Re: FlattenGraphFilter assertion error

Posted by Michael McCandless <lu...@mikemccandless.com>.
Hello Nicolás,

Can you please open an issue for this?  Thanks.

Mike McCandless

http://blog.mikemccandless.com


On Thu, Mar 7, 2019 at 10:08 PM Nicolás Lichtmaier <ni...@wolfram.com>
wrote:

> Oops, sorry... in that code there's a "camelCase" parameter that is not
> implemented in normal Lucene.

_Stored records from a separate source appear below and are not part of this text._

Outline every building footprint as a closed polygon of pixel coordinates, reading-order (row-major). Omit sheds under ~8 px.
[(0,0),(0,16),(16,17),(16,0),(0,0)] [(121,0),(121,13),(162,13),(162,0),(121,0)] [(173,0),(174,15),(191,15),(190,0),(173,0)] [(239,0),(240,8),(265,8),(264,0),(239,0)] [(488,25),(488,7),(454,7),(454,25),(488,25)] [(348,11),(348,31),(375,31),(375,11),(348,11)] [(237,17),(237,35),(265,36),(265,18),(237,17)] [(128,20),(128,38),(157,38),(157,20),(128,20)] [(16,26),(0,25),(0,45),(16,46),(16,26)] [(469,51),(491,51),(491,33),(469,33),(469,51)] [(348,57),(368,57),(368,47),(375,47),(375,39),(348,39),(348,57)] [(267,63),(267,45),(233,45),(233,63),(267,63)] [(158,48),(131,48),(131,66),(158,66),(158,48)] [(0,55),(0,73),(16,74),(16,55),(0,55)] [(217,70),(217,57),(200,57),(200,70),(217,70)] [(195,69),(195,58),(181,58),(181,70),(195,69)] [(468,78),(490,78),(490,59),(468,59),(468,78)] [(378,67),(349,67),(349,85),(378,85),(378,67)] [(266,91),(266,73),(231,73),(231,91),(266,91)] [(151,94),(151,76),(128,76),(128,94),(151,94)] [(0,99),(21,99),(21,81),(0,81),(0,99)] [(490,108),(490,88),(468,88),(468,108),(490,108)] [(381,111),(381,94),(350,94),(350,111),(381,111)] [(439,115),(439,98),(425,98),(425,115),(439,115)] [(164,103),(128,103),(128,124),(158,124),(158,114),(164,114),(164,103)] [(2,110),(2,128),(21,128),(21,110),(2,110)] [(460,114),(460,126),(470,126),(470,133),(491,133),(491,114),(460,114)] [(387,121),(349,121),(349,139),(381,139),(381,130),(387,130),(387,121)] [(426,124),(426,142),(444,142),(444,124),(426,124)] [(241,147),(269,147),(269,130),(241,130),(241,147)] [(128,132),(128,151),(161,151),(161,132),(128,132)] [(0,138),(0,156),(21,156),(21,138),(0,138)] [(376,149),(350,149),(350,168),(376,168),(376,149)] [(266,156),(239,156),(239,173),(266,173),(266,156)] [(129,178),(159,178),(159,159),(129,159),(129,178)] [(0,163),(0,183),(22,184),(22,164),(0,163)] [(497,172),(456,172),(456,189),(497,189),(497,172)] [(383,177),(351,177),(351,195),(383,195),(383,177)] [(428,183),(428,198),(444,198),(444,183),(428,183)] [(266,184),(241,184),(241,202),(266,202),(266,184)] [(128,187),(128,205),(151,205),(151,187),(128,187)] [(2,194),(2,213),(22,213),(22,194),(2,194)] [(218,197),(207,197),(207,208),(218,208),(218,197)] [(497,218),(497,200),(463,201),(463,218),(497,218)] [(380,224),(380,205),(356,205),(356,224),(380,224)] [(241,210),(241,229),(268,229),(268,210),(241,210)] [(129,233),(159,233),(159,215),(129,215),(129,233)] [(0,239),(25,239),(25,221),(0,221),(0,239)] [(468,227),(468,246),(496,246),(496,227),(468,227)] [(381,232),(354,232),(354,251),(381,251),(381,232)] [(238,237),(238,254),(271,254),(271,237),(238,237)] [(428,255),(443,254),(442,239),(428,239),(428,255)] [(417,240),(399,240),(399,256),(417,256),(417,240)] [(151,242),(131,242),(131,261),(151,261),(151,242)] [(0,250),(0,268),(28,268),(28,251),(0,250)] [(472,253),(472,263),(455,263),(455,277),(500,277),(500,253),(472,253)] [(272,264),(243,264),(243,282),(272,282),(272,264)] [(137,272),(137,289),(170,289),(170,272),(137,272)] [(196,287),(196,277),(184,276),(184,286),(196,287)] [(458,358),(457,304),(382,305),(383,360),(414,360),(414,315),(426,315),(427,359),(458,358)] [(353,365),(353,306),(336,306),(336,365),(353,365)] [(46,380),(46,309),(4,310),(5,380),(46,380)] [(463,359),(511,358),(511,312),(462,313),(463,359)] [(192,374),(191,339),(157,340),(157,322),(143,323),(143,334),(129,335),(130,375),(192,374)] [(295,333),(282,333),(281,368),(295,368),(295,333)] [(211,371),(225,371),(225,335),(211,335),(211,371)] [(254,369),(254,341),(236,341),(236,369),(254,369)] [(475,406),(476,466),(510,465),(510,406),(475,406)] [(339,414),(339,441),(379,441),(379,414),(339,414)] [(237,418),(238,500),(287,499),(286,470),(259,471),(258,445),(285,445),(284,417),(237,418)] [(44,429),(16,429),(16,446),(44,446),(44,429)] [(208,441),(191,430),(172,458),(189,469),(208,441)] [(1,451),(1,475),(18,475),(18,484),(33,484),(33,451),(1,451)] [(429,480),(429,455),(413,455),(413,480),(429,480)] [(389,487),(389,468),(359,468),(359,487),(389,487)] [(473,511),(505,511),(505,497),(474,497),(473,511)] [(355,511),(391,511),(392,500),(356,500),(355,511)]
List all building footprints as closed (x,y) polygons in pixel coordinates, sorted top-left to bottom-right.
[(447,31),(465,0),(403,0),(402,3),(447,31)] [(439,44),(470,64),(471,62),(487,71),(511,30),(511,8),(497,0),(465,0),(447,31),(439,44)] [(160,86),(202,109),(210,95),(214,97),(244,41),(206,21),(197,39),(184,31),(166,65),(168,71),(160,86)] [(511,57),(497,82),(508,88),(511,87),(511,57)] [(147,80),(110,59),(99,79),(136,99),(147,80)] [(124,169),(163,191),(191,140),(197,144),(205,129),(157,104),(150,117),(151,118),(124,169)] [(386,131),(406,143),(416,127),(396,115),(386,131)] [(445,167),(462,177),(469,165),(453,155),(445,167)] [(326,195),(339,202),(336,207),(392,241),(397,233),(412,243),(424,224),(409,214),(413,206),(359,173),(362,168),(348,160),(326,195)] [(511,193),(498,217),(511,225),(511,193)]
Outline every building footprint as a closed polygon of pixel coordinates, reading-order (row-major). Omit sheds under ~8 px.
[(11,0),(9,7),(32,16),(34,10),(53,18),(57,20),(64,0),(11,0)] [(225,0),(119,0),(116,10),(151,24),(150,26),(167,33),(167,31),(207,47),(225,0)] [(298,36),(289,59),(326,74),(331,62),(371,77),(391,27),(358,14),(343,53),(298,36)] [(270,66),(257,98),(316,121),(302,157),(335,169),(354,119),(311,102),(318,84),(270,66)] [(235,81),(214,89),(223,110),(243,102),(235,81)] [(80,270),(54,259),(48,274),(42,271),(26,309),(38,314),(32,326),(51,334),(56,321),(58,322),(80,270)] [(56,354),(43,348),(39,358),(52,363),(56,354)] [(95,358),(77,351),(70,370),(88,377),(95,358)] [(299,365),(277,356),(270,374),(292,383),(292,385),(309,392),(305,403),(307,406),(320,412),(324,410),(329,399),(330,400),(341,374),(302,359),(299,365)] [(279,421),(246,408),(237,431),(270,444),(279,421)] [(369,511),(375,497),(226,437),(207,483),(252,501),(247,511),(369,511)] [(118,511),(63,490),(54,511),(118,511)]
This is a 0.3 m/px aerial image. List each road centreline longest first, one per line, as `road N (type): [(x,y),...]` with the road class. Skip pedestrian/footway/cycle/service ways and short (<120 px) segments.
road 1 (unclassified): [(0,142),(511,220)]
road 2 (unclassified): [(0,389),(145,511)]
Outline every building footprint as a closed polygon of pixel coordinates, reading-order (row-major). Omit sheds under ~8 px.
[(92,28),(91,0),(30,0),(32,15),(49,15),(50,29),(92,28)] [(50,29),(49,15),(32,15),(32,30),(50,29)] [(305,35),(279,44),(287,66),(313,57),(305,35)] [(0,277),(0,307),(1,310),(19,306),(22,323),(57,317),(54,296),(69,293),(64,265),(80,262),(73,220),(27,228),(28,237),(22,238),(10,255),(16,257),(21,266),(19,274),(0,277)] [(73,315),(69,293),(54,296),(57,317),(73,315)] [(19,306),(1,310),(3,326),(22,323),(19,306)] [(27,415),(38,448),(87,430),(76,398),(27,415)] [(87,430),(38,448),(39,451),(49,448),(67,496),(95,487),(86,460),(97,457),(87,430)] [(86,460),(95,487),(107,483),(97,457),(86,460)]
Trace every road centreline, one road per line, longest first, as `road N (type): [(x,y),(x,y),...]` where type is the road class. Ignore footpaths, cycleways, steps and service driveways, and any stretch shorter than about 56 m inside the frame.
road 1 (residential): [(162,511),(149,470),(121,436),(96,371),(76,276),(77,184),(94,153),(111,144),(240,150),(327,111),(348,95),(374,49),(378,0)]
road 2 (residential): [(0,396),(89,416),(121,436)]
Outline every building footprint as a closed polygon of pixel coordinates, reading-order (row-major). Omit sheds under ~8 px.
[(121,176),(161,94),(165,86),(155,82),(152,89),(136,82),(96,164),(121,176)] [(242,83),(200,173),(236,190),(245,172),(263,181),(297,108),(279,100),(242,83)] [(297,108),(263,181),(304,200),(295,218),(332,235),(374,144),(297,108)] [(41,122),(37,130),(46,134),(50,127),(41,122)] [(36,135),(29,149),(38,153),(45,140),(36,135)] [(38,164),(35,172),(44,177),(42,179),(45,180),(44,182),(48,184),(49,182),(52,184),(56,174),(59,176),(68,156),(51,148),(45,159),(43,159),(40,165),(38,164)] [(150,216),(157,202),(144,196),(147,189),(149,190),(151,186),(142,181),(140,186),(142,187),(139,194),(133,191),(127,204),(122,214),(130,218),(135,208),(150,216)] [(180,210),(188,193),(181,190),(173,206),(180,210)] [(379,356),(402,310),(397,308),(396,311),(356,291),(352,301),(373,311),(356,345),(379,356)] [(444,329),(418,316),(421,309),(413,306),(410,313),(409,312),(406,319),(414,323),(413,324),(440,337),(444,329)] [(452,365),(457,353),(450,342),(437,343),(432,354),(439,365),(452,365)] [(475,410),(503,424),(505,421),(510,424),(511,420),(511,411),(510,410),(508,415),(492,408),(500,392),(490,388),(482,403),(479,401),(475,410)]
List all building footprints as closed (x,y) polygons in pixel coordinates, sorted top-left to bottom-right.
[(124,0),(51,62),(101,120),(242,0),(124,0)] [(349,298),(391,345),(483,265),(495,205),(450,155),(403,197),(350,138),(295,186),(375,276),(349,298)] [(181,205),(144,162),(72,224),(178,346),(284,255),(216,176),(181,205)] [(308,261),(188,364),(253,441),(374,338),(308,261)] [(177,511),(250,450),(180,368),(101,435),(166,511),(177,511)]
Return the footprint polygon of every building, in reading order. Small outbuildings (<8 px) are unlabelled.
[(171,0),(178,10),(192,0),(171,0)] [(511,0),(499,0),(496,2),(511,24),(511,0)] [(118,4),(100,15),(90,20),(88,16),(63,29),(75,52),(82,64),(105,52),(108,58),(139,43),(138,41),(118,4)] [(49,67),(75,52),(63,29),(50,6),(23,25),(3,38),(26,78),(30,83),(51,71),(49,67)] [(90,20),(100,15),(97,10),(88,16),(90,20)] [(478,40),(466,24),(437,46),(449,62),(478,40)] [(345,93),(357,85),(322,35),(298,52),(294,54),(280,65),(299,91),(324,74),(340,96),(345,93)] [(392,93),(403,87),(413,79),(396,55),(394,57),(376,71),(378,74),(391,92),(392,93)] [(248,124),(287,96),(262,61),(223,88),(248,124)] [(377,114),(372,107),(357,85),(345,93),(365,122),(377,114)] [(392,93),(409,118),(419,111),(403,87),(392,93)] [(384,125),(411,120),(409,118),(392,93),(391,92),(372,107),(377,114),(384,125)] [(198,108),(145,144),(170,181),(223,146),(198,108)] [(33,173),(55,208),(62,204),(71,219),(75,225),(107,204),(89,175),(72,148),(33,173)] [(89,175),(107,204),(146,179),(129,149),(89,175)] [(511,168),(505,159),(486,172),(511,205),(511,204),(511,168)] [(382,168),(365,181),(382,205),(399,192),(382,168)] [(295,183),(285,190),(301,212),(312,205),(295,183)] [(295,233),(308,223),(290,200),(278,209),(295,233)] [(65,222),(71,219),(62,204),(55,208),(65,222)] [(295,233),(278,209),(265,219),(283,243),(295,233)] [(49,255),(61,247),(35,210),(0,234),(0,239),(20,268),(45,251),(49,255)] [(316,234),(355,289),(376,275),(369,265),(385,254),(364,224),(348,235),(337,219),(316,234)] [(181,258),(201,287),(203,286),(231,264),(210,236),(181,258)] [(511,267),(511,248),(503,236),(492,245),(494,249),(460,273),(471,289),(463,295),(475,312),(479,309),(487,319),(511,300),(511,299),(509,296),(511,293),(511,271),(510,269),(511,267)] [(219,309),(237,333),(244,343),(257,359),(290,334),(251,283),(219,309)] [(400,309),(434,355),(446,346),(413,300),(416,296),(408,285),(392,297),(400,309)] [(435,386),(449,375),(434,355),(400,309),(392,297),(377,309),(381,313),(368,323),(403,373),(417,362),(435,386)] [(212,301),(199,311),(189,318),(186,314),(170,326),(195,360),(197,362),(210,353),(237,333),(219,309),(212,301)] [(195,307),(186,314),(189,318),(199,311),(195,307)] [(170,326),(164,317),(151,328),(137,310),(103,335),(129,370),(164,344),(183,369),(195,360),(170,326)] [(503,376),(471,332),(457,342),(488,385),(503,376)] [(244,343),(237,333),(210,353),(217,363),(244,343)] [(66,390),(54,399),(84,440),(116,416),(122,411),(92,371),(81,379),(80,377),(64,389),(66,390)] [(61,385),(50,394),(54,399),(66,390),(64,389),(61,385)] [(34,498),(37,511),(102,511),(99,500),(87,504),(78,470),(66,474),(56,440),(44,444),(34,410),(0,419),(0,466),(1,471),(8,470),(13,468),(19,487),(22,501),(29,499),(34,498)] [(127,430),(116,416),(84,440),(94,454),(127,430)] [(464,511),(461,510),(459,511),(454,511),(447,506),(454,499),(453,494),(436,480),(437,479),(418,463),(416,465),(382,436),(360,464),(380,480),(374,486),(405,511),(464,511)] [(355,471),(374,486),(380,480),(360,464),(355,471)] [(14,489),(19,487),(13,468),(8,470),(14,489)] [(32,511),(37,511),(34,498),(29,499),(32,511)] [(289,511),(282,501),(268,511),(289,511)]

That is an option I've added for better camel
> case support, but the bug happens without that option as well.
> El 7/3/19 a las 20:33, Nicolás Lichtmaier escribió:
>
> After a lot of time... Here's an small example that triggers that
> assertion.
>
>             Builder builder = CustomAnalyzer.builder();
>
>             builder.withTokenizer(StandardTokenizerFactory.class);
>             builder.addTokenFilter(WordDelimiterGraphFilterFactory.class,
> "camelCase", "1", "preserveOriginal", "1");
>             builder.addTokenFilter(StopFilterFactory.class);
>
>             builder.addTokenFilter(FlattenGraphFilterFactory.class);
>             Analyzer analyzer = builder.build();
>
>             TokenStream ts = analyzer.tokenStream("*", new
> StringReader("x7in"));
>             ts.reset();
>             while(ts.incrementToken())
>                 ;
>
> This gives:
>
> Exception in thread "main" java.lang.AssertionError: 2
>     at
> org.apache.lucene.analysis.core.FlattenGraphFilter.releaseBufferedToken(FlattenGraphFilter.java:195)
>     at
> org.apache.lucene.analysis.core.FlattenGraphFilter.incrementToken(FlattenGraphFilter.java:258)
>     at com.wolfram.textsearch.AnalyzerError.main(AnalyzerError.java:32)
>
> It's the interaction between WordDelimiterGraphFilter and stop word
> removal, it seems, that trigger an assertion when flattening.
>
>
> El 12/10/17 a las 19:18, Michael McCandless escribió:
>
> Hmm, that's not good!  Clearly there is a bug somewhere.
>
> Are you able to isolate a small example, e.g. text input and synonyms you
> fed to SynonymGraphFilter, to show this assertion trip?
>
> Are you using any custom analysis components before the FlattenGraphFilter?
>
> Mike McCandless
>
> http://blog.mikemccandless.com
>
> On Tue, Oct 10, 2017 at 11:24 AM, Nicolás Lichtmaier <nicolasl@wolfram.com
> > wrote:
>
>> Hi!
>>
>> I was getting an exception in FlattenGraphFilter and, as I saw there was
>> assertion statements nearby, I reran everything with assertions enabled.
>> And I see it crashes here (FlattenGraphFilter.java:174)
>>
>>
>> At this point inputNode has all fields with -1 (except nextOut, which is
>> 0).. and outputFrom's value is 395.
>>
>> The code is pretty complex, so before trying to undestand it I thought
>> maybe someone could know what's happening just seeing this, maybe not. =)
>>
>> I'll keep the debugging session open for a while in case some more
>> variables could be useful to debug this.
>>
>> Thanks!
>>
>>
>>
>

Re: FlattenGraphFilter assertion error

Posted by Nicolás Lichtmaier <ni...@wolfram.com.INVALID>.
Oops, sorry... in that code there's a "camelCase" parameter that is not 
implemented in normal Lucene. That is an option I've added for better 
camel case support, but the bug happens without that option as well.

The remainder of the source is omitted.